• Exercise:
In the O'Dome basketball passage, answer these:
(a) Over how many seasons were the games on the look-back list played at the O'Dome?
(b) What was the final score of the Dec. 30, 1980 game?
(c) How many points and rebounds did Ronnie Williams have in that game?
** Opening Excerpted passage block **
So with that Florida-Kentucky game Tuesday in mind, here's a look back at 36 of the most memorable men's basketball games -- laid out in chronological order -- played at the O'Dome over its 36 seasons, with my five signature games in larger type.
Repeat: My five. I'm sure you have yours.
Here's hoping Mike White can add one to his list Tuesday.
Dec. 30, 1980
Florida 72, East Tennessee State 54
Before the tip, Sloan looked around the O'Dome in wonder. "My whole career keeps flashing through mind. This is a symbol of what basketball can be at Florida," he said. "The kids are so aware of this happening and want to do so well so badly. I don't know whether the tension will help or hurt them. We'll find out soon." With that, Sloan unleashed the Gators on ETSU before what instantly became the largest crowd crowd (8,159) in UF history. "I didn't think this was a home game at first," Gators senior Mike Milligan said. "I had to pinch myself to finally comprehend we weren't on the road." Florida started four freshmen — forward Ronnie Williams, center Tim Strawbridge, guards Vernon Delancy and Mike Moses — and led by 20 at halftime. Williams had 23 points and 10 rebounds, Delancy 17 points and seven rebounds. The reception, obviously, was overwhelmingly positive. "I thought I'd miss Alligator Alley, but the fans came in so great," guard Kenny McCraney said. "They're so close to the action. I love this place."
** Closing Excerpted passage block **
** Opening Records provided block **
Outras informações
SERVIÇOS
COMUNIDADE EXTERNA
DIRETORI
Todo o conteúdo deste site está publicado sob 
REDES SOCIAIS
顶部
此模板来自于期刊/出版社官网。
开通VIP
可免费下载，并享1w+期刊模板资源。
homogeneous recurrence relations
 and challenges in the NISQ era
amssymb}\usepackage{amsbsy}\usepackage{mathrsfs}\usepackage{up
** Closing Records provided block **
• Completed task:
(a) 36 seasons.
(b) Florida 72, East Tennessee State 54.
(c) 23 points and 10 rebounds.